== Data listing ==
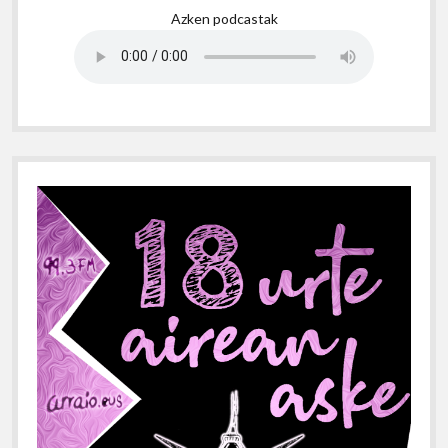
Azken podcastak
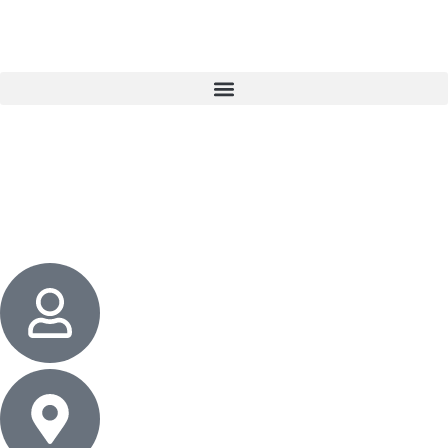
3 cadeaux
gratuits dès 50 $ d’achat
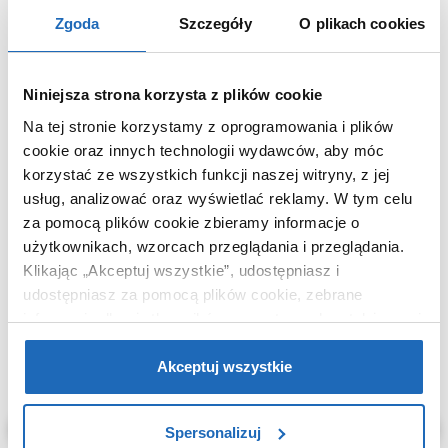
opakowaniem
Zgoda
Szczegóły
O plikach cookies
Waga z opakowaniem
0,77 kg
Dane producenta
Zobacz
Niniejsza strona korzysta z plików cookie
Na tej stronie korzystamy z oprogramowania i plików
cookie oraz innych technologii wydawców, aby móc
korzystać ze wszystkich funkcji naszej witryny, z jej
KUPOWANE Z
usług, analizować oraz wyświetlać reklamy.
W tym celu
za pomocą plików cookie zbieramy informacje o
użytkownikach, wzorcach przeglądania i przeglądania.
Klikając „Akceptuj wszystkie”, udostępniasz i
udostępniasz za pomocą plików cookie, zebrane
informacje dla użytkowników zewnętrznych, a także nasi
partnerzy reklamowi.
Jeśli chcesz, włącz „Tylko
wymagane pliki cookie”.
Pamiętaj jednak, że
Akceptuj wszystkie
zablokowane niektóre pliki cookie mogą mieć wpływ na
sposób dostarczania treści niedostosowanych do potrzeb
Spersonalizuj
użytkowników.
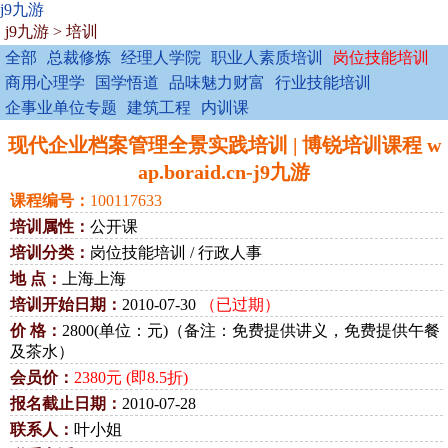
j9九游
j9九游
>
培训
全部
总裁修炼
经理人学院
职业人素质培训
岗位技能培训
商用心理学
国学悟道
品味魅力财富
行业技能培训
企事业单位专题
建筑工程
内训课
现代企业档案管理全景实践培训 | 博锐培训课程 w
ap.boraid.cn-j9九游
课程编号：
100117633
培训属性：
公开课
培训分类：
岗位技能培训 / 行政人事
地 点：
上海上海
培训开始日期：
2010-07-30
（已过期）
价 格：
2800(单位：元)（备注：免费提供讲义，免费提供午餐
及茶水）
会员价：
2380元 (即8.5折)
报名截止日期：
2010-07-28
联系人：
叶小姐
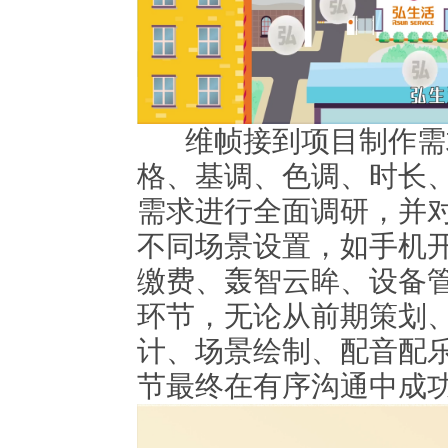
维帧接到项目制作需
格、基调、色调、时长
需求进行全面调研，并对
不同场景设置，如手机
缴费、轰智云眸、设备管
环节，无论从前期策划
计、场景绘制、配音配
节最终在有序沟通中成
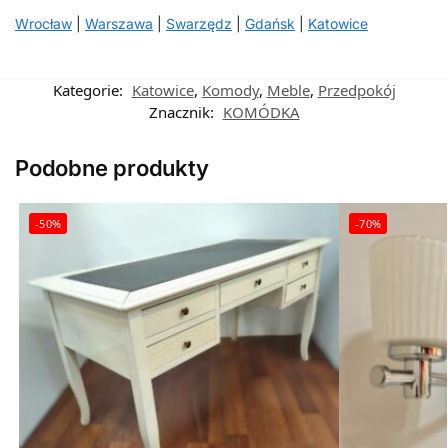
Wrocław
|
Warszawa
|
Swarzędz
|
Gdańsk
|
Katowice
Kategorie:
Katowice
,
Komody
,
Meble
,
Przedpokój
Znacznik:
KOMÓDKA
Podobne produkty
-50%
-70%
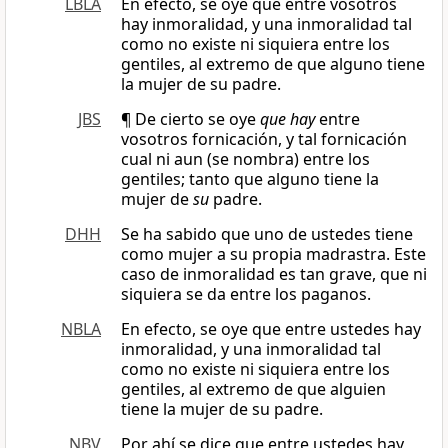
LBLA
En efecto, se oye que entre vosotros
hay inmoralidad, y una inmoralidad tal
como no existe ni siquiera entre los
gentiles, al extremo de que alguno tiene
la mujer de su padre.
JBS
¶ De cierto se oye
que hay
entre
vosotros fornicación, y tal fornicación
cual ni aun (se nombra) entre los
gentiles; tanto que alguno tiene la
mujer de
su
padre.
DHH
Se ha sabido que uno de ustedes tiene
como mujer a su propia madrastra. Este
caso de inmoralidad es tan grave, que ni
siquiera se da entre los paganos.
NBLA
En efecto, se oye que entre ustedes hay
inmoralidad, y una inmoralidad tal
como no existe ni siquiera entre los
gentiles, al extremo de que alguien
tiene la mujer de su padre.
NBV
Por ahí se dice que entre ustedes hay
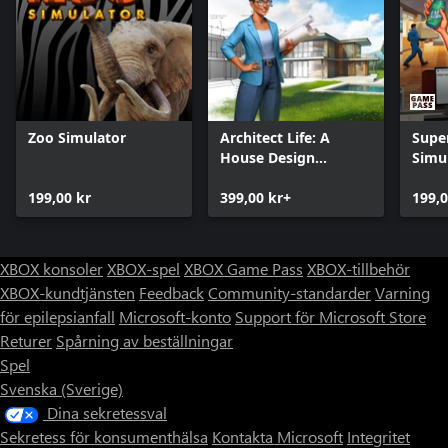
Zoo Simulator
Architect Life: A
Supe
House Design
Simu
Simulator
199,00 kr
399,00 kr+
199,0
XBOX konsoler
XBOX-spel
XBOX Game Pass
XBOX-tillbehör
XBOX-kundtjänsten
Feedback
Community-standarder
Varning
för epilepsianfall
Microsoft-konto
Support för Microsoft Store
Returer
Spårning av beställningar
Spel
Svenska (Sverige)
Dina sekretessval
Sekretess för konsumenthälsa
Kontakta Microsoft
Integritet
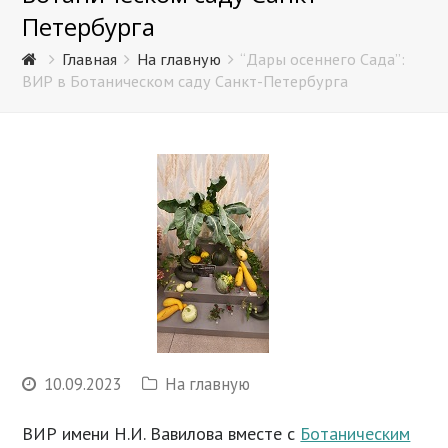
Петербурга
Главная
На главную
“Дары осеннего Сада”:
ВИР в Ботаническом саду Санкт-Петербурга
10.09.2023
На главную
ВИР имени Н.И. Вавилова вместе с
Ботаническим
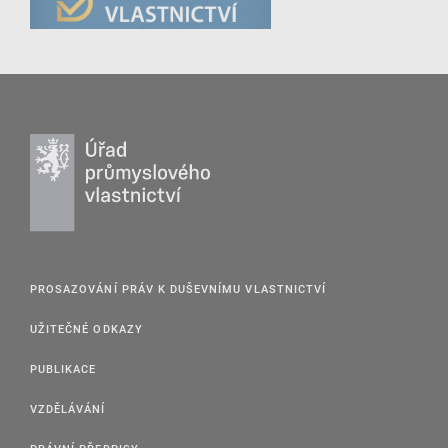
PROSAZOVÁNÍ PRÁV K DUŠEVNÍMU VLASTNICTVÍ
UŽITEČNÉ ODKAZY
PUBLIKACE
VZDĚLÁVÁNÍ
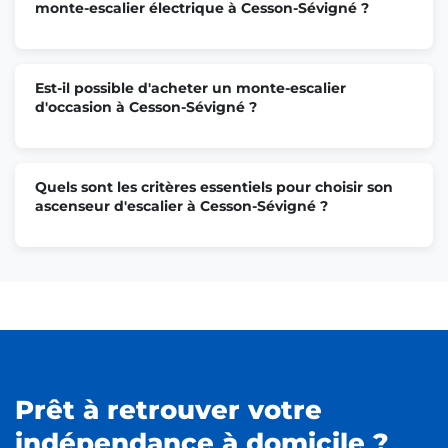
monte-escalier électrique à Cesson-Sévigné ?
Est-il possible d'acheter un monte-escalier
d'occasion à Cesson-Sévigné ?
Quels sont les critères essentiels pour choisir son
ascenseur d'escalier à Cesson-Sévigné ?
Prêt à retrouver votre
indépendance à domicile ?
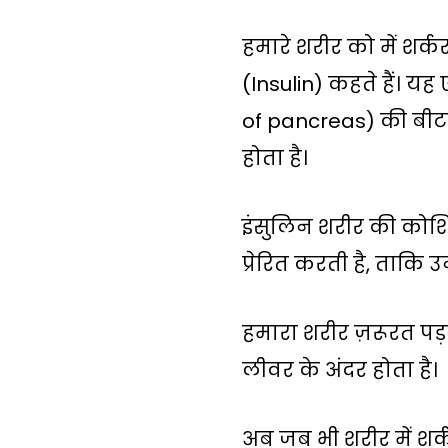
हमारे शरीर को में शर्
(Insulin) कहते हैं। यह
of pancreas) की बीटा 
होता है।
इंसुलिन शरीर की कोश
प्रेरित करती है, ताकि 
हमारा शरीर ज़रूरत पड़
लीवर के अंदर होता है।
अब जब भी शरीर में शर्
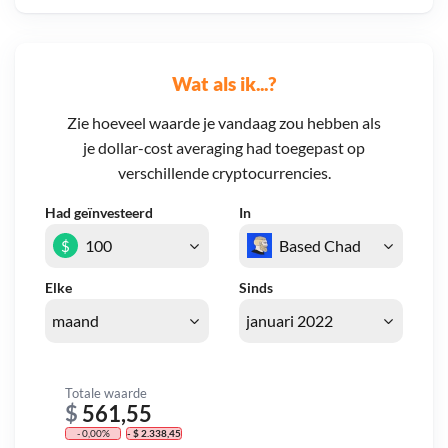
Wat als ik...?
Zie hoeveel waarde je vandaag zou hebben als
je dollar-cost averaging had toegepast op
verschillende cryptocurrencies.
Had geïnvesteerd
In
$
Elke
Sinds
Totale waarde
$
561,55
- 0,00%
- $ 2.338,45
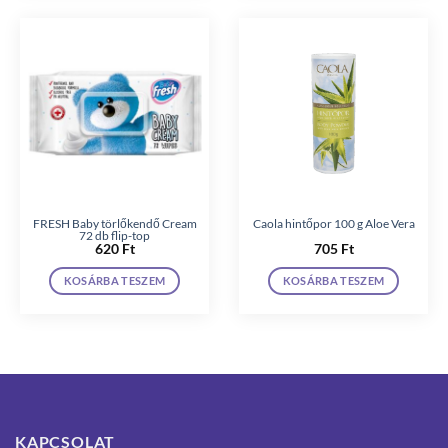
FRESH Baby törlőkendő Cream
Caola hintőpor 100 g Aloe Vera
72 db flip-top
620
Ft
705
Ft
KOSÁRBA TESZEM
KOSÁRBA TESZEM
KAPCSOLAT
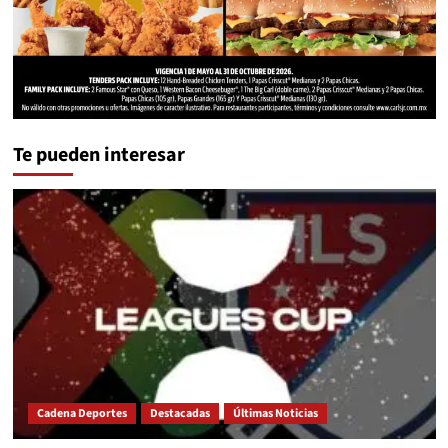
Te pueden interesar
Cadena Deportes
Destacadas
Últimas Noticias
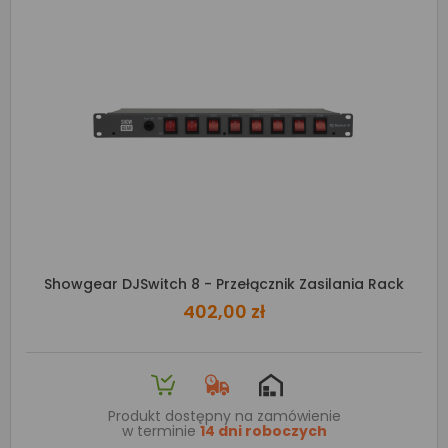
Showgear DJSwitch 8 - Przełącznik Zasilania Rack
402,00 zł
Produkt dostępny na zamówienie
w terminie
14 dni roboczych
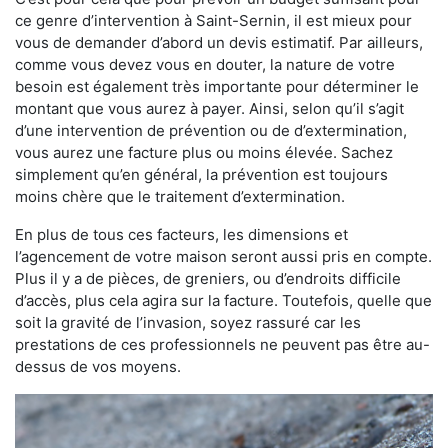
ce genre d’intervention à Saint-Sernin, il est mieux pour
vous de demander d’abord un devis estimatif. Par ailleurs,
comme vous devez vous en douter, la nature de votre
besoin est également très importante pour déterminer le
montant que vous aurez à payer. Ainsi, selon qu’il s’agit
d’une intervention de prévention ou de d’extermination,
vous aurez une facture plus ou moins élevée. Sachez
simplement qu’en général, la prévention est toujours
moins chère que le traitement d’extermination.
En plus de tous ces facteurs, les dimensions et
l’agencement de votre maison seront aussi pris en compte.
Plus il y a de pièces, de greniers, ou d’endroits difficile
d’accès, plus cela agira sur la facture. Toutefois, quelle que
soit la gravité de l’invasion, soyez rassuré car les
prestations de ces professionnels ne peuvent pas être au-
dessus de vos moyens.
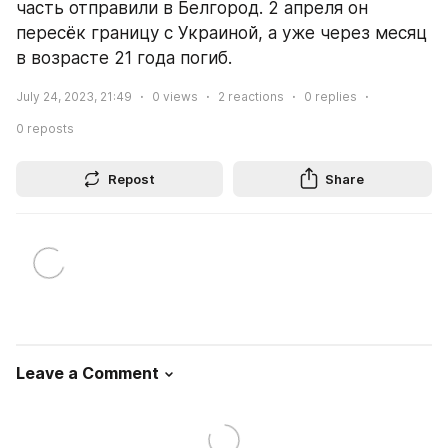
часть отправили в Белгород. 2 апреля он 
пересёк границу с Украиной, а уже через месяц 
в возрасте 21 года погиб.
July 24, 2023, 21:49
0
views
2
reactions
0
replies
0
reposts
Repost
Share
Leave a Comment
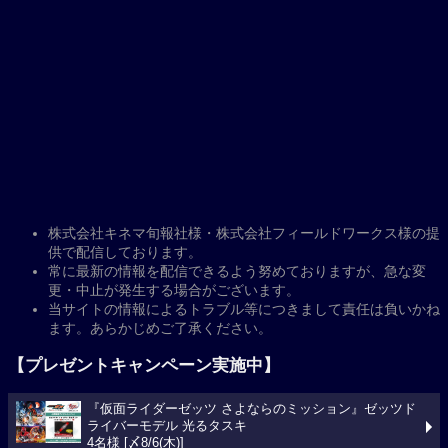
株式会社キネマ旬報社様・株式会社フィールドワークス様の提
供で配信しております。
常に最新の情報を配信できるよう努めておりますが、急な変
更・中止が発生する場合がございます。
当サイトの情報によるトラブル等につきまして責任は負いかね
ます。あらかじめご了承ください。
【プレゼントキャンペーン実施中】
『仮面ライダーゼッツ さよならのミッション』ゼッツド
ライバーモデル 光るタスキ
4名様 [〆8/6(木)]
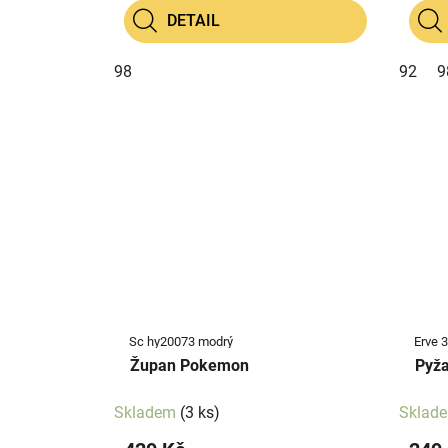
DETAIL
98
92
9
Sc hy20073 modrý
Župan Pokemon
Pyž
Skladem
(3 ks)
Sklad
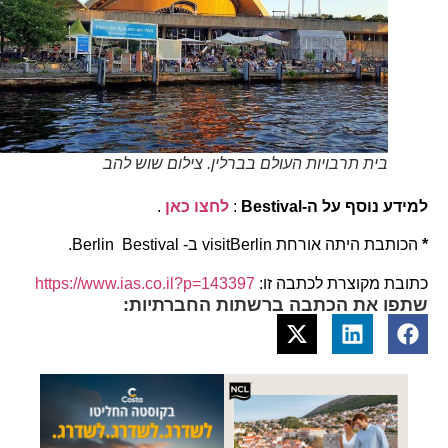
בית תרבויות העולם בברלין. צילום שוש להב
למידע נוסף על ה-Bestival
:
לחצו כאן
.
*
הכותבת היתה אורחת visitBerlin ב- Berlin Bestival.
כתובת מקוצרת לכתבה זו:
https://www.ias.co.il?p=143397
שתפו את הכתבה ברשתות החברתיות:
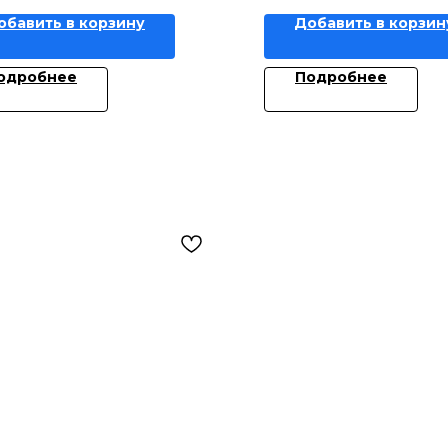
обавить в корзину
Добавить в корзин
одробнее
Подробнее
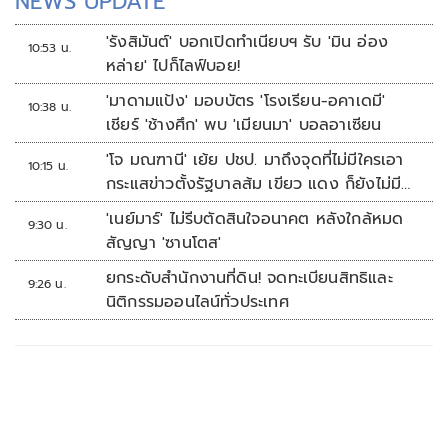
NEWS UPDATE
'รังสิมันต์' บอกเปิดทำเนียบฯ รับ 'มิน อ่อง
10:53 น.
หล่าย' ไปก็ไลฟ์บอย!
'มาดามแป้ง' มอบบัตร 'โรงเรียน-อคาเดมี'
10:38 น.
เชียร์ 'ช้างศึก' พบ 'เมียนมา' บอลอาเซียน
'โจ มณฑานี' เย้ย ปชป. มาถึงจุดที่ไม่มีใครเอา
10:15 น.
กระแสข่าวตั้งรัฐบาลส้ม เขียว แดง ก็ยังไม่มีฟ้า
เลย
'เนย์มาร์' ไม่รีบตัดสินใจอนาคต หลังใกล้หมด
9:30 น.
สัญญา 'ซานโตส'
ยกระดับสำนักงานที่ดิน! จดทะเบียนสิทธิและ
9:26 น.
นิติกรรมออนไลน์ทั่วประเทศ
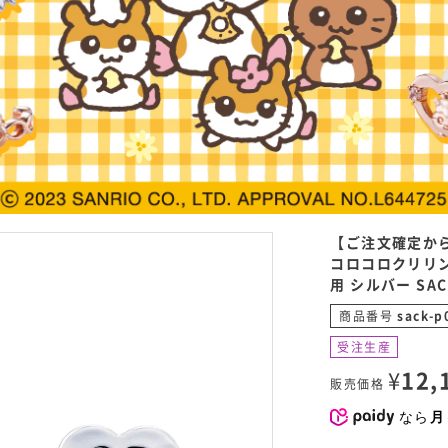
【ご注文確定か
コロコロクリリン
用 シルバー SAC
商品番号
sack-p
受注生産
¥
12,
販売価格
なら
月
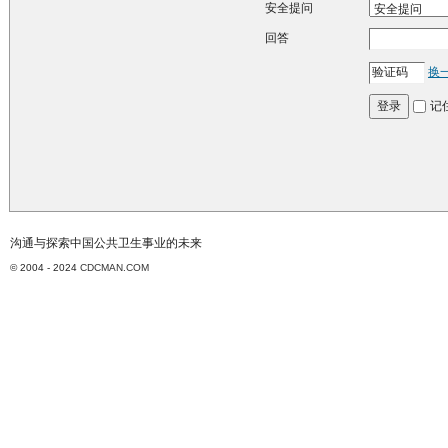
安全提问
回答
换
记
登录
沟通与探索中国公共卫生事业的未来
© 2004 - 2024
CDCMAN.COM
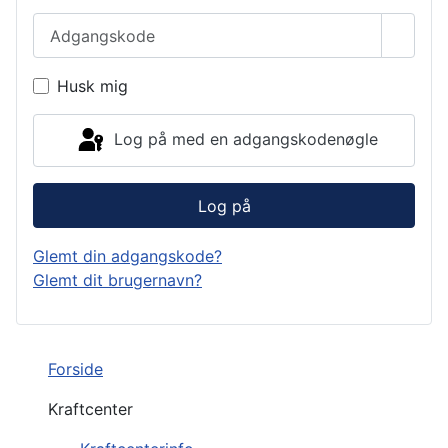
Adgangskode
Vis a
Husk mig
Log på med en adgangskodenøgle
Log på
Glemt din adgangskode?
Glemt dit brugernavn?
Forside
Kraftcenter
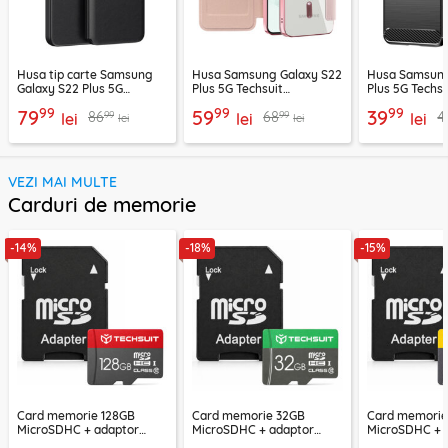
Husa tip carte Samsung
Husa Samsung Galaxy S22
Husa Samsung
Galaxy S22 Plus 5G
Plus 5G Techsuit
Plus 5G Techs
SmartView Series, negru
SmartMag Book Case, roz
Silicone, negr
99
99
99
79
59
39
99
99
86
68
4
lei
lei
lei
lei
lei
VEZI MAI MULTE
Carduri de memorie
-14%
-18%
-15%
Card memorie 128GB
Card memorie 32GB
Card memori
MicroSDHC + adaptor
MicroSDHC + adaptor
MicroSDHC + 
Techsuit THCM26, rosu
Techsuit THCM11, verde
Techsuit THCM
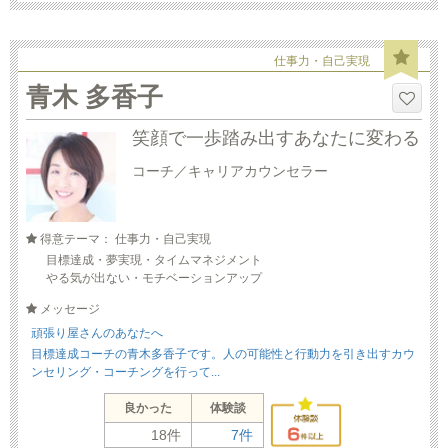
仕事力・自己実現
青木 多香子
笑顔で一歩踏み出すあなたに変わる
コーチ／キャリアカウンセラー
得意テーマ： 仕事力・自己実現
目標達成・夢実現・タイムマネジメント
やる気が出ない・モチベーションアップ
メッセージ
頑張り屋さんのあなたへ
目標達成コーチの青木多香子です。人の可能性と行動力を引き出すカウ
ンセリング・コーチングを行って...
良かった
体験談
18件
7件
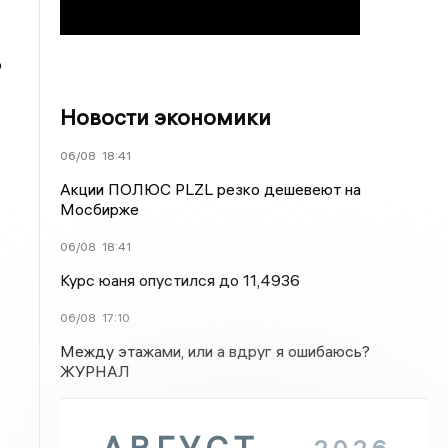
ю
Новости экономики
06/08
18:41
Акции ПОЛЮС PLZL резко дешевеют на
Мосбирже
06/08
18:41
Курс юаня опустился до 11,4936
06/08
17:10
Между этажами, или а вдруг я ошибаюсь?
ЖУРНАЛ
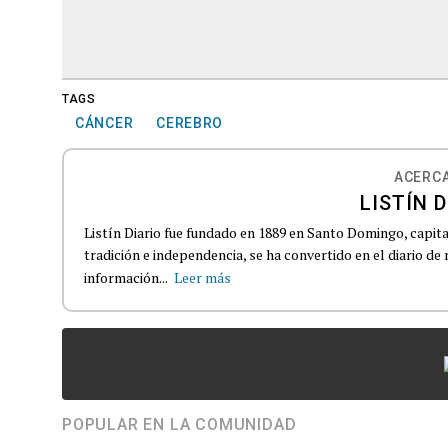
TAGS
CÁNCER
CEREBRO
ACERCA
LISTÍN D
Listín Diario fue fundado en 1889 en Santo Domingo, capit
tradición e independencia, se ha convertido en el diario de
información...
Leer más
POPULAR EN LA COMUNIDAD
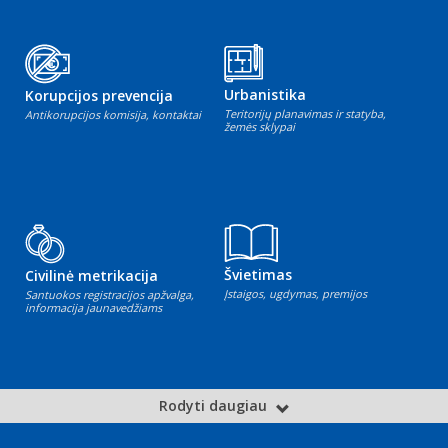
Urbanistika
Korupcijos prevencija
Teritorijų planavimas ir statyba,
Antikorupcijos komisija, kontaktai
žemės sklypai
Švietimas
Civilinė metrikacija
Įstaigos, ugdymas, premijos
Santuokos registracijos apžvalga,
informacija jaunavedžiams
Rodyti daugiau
===
- Exercise objective
Reproduce the lines from the one with "PROSAZOVÁNÍ PRÁV K DUŠEVNÍMU VLASTNICTVÍ" up to and including the one with "Leave a Comment", substituting "Huidige waarde" for "Totale waarde" and leaving all other text unchanged. Omit the picture markers.

- Task solution
PROSAZOVÁNÍ PRÁV K DUŠEVNÍMU VLASTNICTVÍ
UŽITEČNÉ ODKAZY
PUBLIKACE
VZDĚLÁVÁNÍ
monte-escalier électrique à Cesson-Sévigné ?
Est-il possible d'acheter un monte-escalier
d'occasion à Cesson-Sévigné ?
Quels sont les critères essentiels pour choisir son
ascenseur d'escalier à Cesson-Sévigné ?
Prêt à retrouver votre
indépendance à domicile ?
हमारे शरीर को में शर्
(Insulin) कहते हैं। यह
of pancreas) की बीटा 
होता है।
इंसुलिन शरीर की कोश
प्रेरित करती है, ताकि 
हमारा शरीर ज़रूरत पड़
लीवर के अंदर होता है।
अब जब भी शरीर में शर्
Wat als ik...?
Zie hoeveel waarde je vandaag zou hebben als
je dollar-cost averaging had toegepast op
verschillende cryptocurrencies.
Had geïnvesteerd
In
$
Elke
Sinds
Huidige waarde
$
561,55
- 0,00%
- $ 2.338,45
FRESH Baby törlőkendő Cream
Caola hintőpor 100 g Aloe Vera
72 db flip-top
620
Ft
705
Ft
KOSÁRBA TESZEM
KOSÁRBA TESZEM
KAPCSOLAT
Te pueden interesar
Cadena Deportes
Destacadas
Últimas Noticias
Showgear DJSwitch 8 - Przełącznik Zasilania Rack
402,00 zł
Produkt dostępny na zamówienie
w terminie
14 dni roboczych
ce genre d’intervention à Saint-Sernin, il est mieux pour
vous de demander d’abord un devis estimatif. Par ailleurs,
comme vous devez vous en douter, la nature de votre
besoin est également très importante pour déterminer le
montant que vous aurez à payer. Ainsi, selon qu’il s’agit
d’une intervention de prévention ou de d’extermination,
vous aurez une facture plus ou moins élevée. Sachez
simplement qu’en général, la prévention est toujours
moins chère que le traitement d’extermination.
En plus de tous ces facteurs, les dimensions et
l’agencement de votre maison seront aussi pris en compte.
Plus il y a de pièces, de greniers, ou d’endroits difficile
d’accès, plus cela agira sur la facture. Toutefois, quelle que
soit la gravité de l’invasion, soyez rassuré car les
prestations de ces professionnels ne peuvent pas être au-
dessus de vos moyens.
часть отправили в Белгород. 2 апреля он 
пересёк границу с Украиной, а уже через месяц 
в возрасте 21 года погиб.
July 24, 2023, 21:49
0
views
2
reactions
0
replies
0
reposts
Repost
Share
Leave a Comment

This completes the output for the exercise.